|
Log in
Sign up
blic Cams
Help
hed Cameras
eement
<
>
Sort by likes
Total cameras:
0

—————

§ Task directions
What you return must match the data line for line.

§ Response for this exercise
|
Log in
Sign up
blic Cams
Help
hed Cameras
eement
<
>
Sort by likes
Total cameras:
0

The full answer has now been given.